In his previous term, Netanyahu fought constantly with his ministers and was toppled when he lost his coalition partners on the right. This time, he is doing everything possible to satisfy his strategic coalition partners, Labor and Shas, who ensured his rise to power after Olmert resigned by thwarting Livni's efforts to form a government. He has paid them whatever they want with regard to the budget, even agreeing to cancel the planned imposition of value-added tax on fruits and vegetables and absorb the ensuing criticism about his "100 days of flip-flopping."

Netanyahu's behavior has also claimed two victims: Finance Minister Yuval Steinitz, who is perceived as a laughable, dominated dishrag, and Foreign Minister Avigdor Lieberman, who has lost his political power and whose diplomatic role has in effect been transferred to Defense Minister Ehud Barak and President Shimon Peres.

Netanyahu's goal in the next 100 days will be to bring either Kadima or some part of it into the coalition, as he needs shoring up on the left in advance of Washington's publication of its peace plan. Lieberman is now fighting to keep his seat so that Livni or Shaul Mofaz does not inherit it - at least until the attorney general decides whether to indict him.

Netanyahu's major stumble during his first 100 days was the crisis in relations with the United States. He is convinced that U.S. President Barack Obama was determined to pick a fight with him in order to appease the Arab world at Israel's expense. Yet it seems he has not done enough to fix the relationship, nor has he managed to leverage his agreement to a Palestinian state to secure better coordination with Obama and his administration. The administration's insistence on a settlement freeze put America on a collision course with Netanyahu, who is not willing to halt construction completely.

His new position on the political map has helped Netanyahu in his confrontation with the United States. He has drawn encouragement from a survey in The Jerusalem Post three weeks ago which found that only 6 percent of Israeli Jews believe the Obama administration is pro-Israel. Given this situation, Netanyahu has not paid a political and public price for his dispute with Obama; rather, he is seen as a patriot who is defending the state against hostile pressure.

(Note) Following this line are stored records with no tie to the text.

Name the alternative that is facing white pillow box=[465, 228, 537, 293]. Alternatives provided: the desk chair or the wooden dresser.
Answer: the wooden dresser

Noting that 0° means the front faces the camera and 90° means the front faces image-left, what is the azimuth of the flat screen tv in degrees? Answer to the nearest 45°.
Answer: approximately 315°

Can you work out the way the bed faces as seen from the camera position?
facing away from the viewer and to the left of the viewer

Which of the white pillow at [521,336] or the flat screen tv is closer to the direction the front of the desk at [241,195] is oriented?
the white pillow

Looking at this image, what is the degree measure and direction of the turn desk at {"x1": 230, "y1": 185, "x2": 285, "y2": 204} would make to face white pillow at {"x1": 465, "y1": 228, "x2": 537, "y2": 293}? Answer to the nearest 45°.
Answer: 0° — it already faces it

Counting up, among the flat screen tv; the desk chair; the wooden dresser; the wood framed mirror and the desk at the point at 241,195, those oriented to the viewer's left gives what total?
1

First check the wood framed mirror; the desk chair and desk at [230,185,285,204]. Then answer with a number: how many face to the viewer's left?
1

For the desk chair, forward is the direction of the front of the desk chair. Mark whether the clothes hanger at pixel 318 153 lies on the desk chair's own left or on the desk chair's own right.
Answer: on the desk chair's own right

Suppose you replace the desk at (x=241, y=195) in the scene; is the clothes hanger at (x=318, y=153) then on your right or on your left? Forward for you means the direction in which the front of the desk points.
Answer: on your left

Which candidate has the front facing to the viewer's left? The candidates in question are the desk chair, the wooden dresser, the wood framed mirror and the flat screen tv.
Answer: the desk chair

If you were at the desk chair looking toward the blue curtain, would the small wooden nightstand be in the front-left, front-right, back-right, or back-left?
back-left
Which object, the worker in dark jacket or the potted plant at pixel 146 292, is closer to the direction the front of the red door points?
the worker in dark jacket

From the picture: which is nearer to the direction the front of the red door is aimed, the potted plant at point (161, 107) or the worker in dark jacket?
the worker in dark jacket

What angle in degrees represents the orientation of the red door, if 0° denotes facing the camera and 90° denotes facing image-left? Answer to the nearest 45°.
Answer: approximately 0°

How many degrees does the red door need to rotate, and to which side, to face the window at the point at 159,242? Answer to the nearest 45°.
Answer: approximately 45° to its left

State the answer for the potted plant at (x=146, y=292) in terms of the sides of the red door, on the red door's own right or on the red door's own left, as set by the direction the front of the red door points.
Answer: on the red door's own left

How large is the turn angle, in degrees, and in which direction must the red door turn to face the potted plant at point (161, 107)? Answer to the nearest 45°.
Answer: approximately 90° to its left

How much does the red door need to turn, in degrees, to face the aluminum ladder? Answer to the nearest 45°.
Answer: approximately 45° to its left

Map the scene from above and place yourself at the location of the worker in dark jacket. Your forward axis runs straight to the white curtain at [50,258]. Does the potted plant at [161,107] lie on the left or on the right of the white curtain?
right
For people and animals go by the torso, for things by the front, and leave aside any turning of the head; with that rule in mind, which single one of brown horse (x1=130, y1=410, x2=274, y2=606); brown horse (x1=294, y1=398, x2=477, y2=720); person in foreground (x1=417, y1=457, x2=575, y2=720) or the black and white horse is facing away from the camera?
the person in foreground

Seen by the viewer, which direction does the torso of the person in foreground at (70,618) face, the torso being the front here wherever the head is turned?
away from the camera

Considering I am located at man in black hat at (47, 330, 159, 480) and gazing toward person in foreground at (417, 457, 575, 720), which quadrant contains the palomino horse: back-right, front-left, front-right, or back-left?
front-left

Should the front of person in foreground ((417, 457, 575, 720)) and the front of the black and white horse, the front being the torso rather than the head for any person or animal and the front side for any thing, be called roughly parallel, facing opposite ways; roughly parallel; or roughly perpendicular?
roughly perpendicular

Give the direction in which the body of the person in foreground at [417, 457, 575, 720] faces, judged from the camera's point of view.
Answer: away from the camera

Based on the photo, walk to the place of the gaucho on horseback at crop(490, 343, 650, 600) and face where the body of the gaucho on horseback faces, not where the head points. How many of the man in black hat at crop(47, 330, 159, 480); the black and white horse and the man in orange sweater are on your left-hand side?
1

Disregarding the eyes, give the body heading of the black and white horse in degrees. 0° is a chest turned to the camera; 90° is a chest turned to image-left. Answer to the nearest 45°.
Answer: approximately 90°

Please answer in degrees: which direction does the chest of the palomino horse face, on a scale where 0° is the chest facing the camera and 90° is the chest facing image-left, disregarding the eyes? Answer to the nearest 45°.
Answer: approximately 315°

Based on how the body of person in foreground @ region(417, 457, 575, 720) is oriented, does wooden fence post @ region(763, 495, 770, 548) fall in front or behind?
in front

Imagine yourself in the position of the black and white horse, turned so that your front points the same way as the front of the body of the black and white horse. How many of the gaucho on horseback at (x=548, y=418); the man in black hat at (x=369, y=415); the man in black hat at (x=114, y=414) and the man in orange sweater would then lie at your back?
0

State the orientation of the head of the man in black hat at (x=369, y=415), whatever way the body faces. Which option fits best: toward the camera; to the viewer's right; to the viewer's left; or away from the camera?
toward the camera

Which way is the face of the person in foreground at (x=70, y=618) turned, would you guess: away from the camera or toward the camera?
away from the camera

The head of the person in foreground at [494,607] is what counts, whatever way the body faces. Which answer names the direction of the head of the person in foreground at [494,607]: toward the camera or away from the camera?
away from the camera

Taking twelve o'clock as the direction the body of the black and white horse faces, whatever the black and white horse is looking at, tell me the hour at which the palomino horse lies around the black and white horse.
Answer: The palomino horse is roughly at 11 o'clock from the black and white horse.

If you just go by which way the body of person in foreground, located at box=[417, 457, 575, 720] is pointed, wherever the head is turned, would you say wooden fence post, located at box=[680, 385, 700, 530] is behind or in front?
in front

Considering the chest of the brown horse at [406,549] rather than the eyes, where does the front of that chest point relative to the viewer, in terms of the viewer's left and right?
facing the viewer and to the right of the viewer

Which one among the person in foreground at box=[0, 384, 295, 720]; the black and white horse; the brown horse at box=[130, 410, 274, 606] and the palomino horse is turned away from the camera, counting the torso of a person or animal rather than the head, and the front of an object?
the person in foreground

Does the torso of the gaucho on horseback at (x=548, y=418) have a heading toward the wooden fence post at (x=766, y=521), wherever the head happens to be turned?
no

Netanyahu has proved that, contrary to the accepted wisdom, a fight with America does not necessarily bring about an Israeli premier's political demise. Yet given the challenges he faces - an American peace plan that will call for Israel to leave the territories and perhaps a war with Iran - he would do better not to try to beat Obama, but to secure understandings and cooperation with him. In the end, Netanyahu also knows that America is stronger than Israel, and that luck will not always be on his side.